# Volusion vs Ebay



## Plow Boy (Jan 1, 2004)

Has any one tried selling on this site? They state they are better than ebay.

http://www.volusion.com/volusion_ebay_comparison/?utm_source=facebook&utm_medium=cpc&utm_content=Forget_eBay_Get_Real&utm_campaign=Competitors_eBay


----------



## familyman888 (May 4, 2009)

First I've heard of it. And they probably are better than Ebay, lol.


----------



## blooba (Feb 9, 2010)

well your not really looking at 2 of the same things. That is a shopping cart software and ebay is a storefront.

With volusion you will need to create your own storefront,pay monthly hosting fees, promote your brand, and create your own traffic.

With ebay you place your items on their store for a small fee and utilize their traffic and whatnot. 

It is very hard to create your own site and create enough targeted traffic although on ebay you have to deal with competion and their fees


----------



## happychick (Sep 20, 2010)

JOB 1:
List every row below that contains the string "kern". Case counts.

Source rows:
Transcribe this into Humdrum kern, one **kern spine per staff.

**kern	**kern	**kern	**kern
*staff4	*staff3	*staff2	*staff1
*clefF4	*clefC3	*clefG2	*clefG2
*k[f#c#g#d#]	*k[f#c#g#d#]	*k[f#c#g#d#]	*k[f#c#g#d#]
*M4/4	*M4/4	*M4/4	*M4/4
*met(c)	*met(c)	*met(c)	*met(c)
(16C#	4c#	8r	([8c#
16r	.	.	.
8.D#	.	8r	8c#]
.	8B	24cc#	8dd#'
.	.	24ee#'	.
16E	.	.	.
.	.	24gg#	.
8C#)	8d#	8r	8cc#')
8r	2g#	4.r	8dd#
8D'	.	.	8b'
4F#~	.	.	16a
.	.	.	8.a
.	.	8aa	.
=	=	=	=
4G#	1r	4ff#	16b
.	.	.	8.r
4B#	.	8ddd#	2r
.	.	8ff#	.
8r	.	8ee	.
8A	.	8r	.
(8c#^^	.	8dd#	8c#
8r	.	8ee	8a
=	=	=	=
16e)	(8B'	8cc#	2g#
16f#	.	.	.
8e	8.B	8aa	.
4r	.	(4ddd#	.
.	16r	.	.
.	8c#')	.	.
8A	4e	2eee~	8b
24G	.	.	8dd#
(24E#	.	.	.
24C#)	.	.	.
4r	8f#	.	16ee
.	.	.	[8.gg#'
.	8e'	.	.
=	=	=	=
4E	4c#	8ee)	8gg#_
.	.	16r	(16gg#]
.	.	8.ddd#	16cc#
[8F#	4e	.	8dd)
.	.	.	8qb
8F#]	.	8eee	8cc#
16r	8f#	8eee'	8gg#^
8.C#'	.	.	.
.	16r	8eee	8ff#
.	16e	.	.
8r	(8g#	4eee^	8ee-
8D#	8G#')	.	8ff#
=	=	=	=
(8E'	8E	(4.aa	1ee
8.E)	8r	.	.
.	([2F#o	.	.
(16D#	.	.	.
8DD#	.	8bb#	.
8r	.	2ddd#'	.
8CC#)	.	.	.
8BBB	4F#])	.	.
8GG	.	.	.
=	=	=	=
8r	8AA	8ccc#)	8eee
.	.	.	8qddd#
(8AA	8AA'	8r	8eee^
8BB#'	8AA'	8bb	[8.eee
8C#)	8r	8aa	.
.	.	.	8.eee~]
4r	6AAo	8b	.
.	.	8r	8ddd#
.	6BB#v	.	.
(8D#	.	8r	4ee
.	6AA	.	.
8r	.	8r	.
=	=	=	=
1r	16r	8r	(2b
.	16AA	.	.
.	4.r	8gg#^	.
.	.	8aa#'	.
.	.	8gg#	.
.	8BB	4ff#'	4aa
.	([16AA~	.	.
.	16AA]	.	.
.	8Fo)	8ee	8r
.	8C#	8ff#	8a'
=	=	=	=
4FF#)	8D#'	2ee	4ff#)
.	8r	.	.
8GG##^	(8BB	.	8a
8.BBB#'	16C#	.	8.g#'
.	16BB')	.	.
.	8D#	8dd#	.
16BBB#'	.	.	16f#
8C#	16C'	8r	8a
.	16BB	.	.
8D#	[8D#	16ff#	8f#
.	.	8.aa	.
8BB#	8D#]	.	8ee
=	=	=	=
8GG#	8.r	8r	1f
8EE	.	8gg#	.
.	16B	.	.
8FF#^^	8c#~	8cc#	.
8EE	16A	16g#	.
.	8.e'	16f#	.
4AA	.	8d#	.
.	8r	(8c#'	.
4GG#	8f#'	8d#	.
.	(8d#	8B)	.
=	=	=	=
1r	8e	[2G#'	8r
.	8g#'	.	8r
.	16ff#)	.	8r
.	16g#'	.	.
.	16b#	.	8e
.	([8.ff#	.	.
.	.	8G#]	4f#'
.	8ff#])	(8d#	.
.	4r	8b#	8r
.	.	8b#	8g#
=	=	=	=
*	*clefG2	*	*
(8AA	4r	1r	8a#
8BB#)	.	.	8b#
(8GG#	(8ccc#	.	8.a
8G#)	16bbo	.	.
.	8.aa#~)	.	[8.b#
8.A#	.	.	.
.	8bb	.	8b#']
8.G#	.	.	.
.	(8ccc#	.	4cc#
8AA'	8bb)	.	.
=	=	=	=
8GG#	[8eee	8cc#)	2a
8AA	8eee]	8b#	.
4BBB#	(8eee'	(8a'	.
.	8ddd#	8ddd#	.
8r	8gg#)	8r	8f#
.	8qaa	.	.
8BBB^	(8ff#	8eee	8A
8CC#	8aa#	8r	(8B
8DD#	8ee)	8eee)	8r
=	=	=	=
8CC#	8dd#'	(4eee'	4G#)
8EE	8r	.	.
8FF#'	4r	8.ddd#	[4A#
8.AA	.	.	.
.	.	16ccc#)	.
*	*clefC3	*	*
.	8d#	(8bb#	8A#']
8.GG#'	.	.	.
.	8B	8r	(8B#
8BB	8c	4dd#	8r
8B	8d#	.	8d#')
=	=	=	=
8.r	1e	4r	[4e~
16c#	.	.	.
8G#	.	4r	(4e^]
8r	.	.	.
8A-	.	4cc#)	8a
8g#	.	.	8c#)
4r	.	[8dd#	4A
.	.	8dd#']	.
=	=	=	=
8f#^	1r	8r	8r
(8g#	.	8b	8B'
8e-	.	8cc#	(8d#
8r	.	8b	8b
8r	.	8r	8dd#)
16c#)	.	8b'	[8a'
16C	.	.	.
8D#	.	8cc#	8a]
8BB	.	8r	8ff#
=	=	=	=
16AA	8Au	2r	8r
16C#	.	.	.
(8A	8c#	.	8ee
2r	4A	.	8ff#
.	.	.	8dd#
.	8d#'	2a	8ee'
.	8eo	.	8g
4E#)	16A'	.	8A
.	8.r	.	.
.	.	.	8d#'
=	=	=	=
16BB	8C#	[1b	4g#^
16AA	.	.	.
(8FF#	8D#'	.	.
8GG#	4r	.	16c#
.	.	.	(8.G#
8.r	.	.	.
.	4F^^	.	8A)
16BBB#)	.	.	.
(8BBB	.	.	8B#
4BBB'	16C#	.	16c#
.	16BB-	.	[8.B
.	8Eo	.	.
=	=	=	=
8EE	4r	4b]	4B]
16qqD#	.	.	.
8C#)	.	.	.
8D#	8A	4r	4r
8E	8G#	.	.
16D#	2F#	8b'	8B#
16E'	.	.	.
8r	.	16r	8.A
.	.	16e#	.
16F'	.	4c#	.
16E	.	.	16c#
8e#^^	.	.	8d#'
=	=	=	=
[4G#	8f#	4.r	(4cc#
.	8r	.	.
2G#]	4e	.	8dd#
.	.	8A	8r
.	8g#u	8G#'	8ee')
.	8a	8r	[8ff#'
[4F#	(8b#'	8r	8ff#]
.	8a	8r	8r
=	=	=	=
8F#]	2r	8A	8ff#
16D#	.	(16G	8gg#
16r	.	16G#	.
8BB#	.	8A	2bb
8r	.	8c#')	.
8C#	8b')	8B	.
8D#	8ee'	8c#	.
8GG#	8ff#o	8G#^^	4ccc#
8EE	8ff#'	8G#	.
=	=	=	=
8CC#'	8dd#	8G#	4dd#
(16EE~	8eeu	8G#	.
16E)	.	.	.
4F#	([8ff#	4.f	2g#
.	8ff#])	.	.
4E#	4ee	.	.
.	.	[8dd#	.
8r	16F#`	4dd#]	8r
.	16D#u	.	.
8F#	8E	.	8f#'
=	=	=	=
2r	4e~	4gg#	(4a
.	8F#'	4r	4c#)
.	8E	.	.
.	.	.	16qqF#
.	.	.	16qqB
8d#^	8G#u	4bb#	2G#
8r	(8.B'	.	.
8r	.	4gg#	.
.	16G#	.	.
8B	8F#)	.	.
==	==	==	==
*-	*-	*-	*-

JOB 2:
Write the next part of the Volusion vs eBay forum thread above, picking up after its last line.

FINAL RESULT 1:
Transcribe this into Humdrum kern, one **kern spine per staff.
**kern	**kern	**kern	**kern

FINAL RESULT 2:
Only vaguely heard of it, never sold on it. eBay is what I do (see signature link!)


----------



## Darren (May 10, 2002)

I've never heard of Volusion either until this post. The big turn off for me is no way to search on the front page. If I go to ebay I'm looking for something very specific. Ebay's search function lets me know if what I'm looking for is up for bid and what the item has sold for in the past.

I know I can use Google to search Volusion's web site but that's a PITA to go to that trouble. Searching via the internet shouldn't be like going to town and walking into and looking around all of the stores.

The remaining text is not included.